## Record extracts:
────
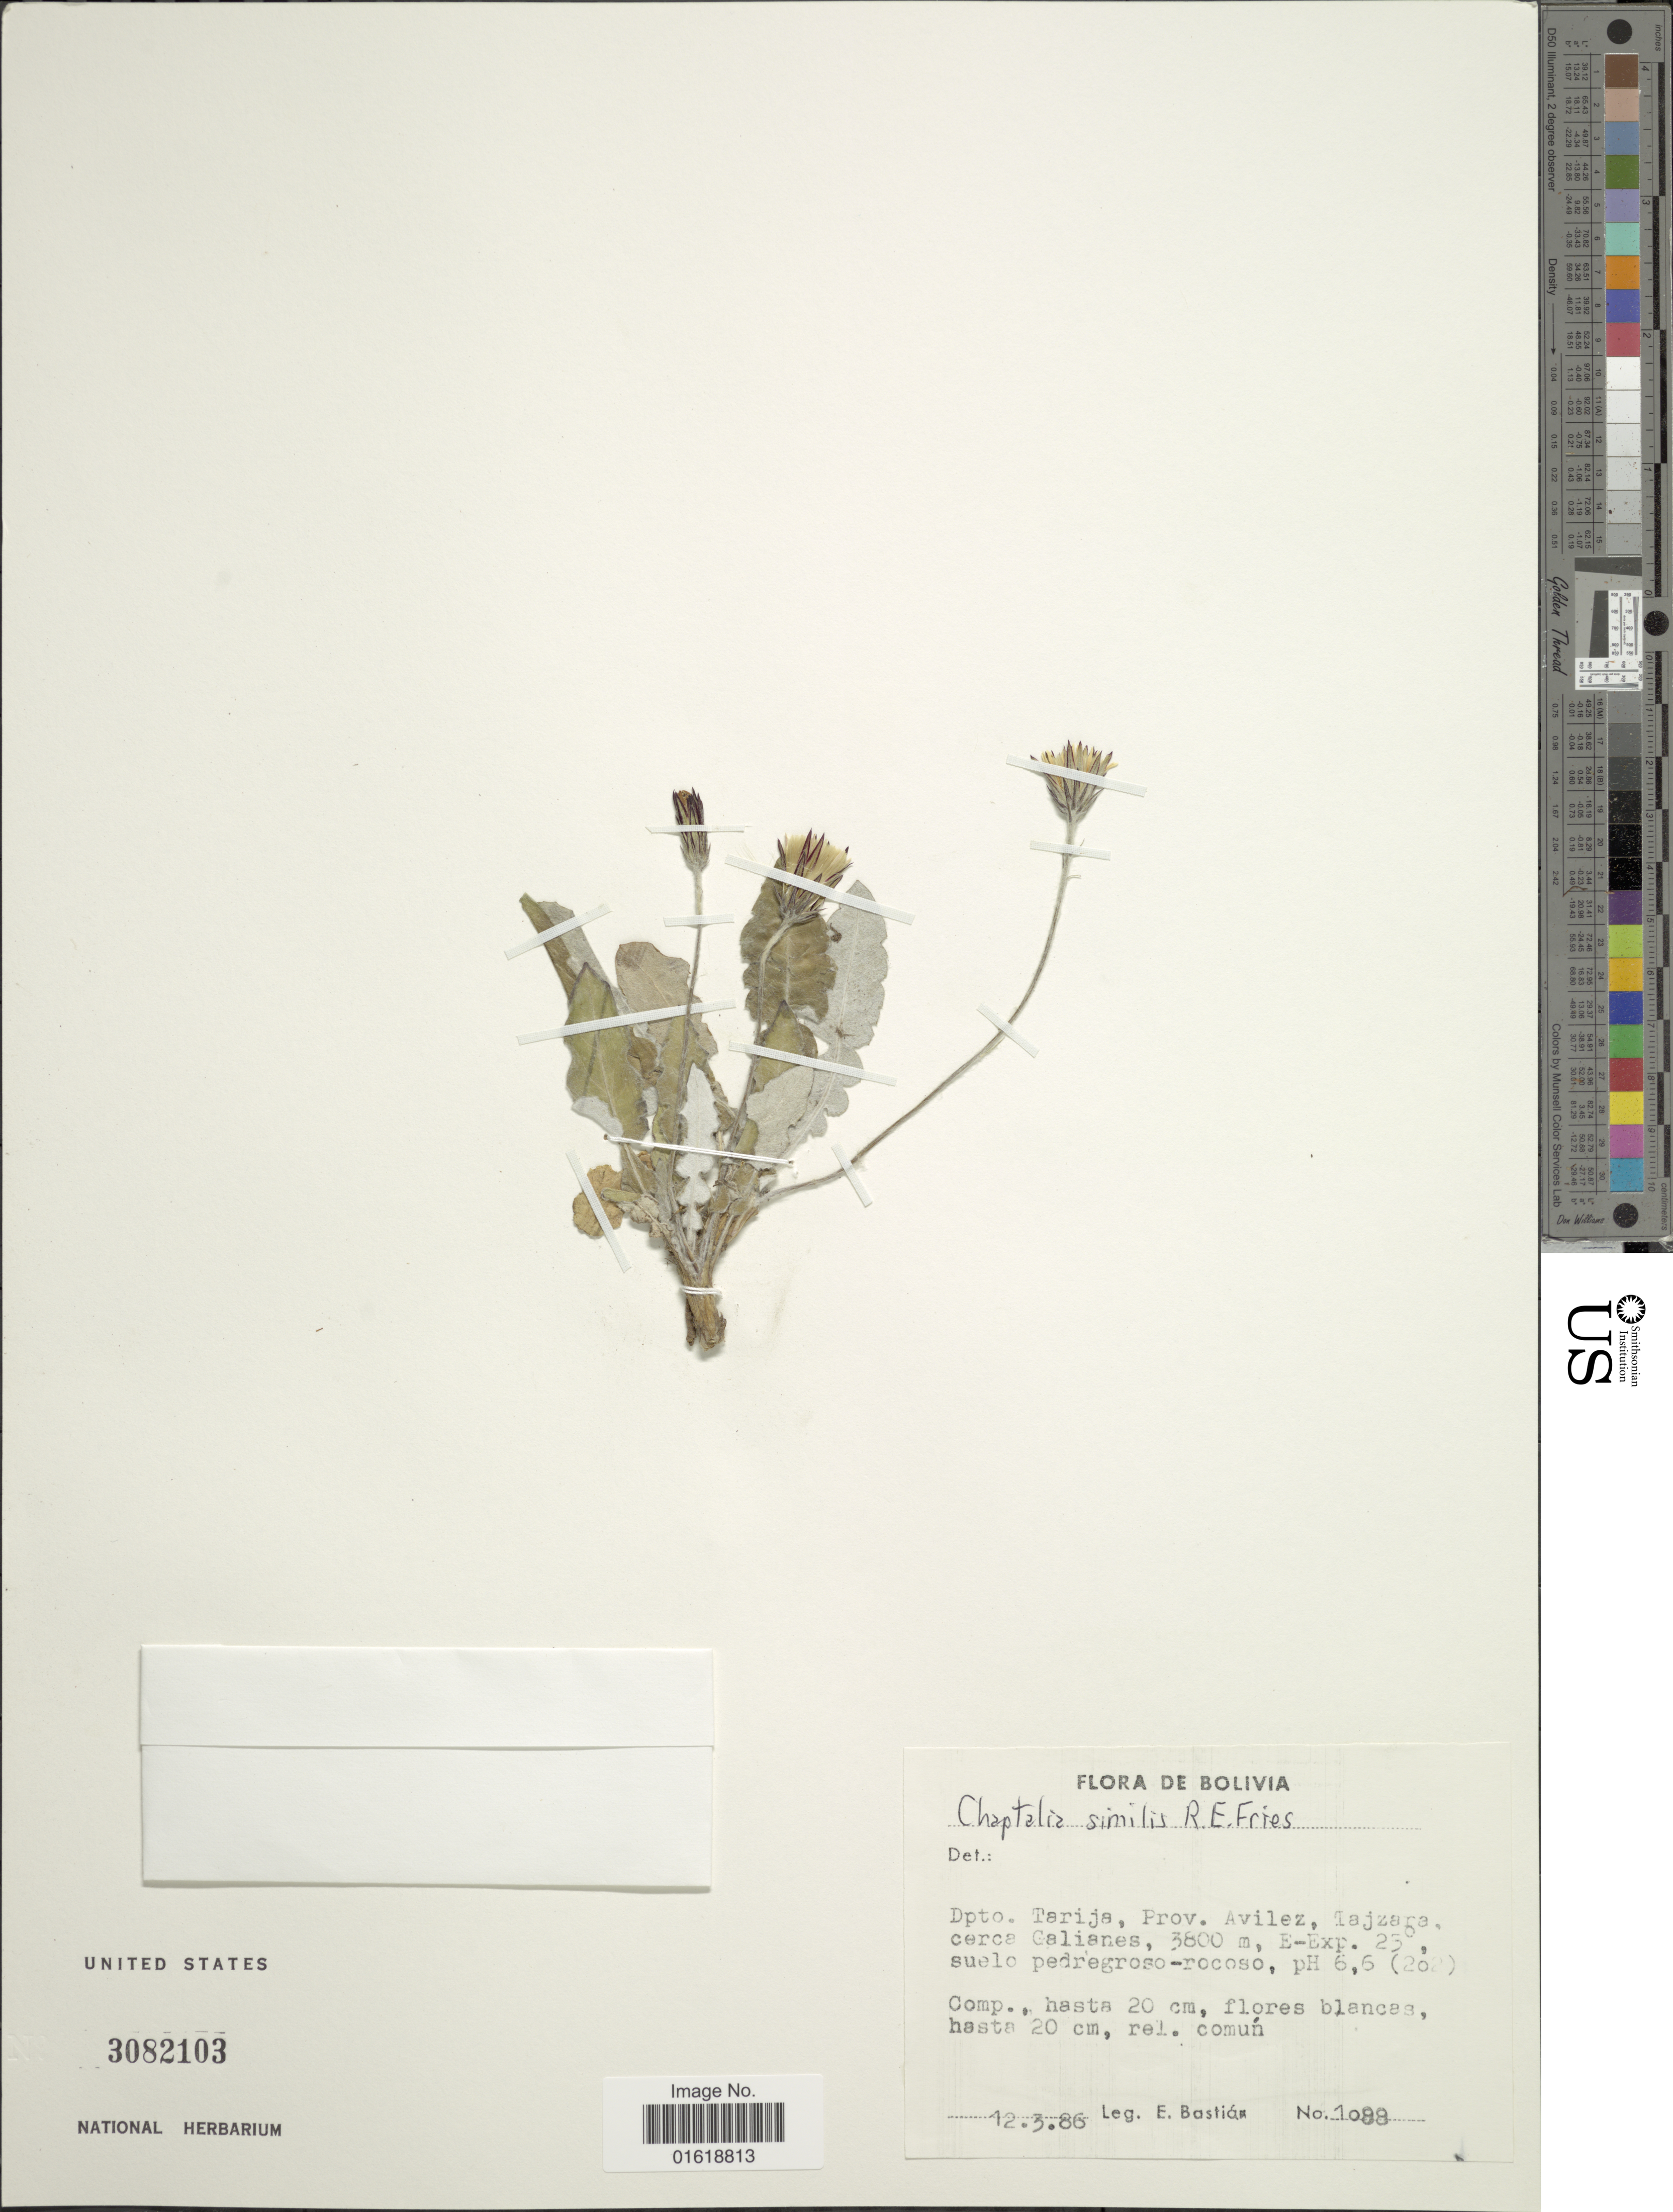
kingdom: Plantae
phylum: Tracheophyta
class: Magnoliopsida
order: Asterales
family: Asteraceae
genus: Chaptalia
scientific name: Chaptalia similis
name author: R.E. Fr.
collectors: E. Bastian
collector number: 1088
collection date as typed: Transcribed d/m/y: 12/3/86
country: Bolivia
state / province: Tarija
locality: Dpto. Tarija, Prov. Avilez, Tajzara, cerca Calianes.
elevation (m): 3800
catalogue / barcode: US 3082103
────
## Requirements:
Format the data above as a numbered list with one line per item. Skip any blank lines and leave out the picture.

## Solution:
1. kingdom: Plantae
2. phylum: Tracheophyta
3. class: Magnoliopsida
4. order: Asterales
5. family: Asteraceae
6. genus: Chaptalia
7. scientific name: Chaptalia similis
8. name author: R.E. Fr.
9. collectors: E. Bastian
10. collector number: 1088
11. collection date as typed: Transcribed d/m/y: 12/3/86
12. country: Bolivia
13. state / province: Tarija
14. locality: Dpto. Tarija, Prov. Avilez, Tajzara, cerca Calianes.
15. elevation (m): 3800
16. catalogue / barcode: US 3082103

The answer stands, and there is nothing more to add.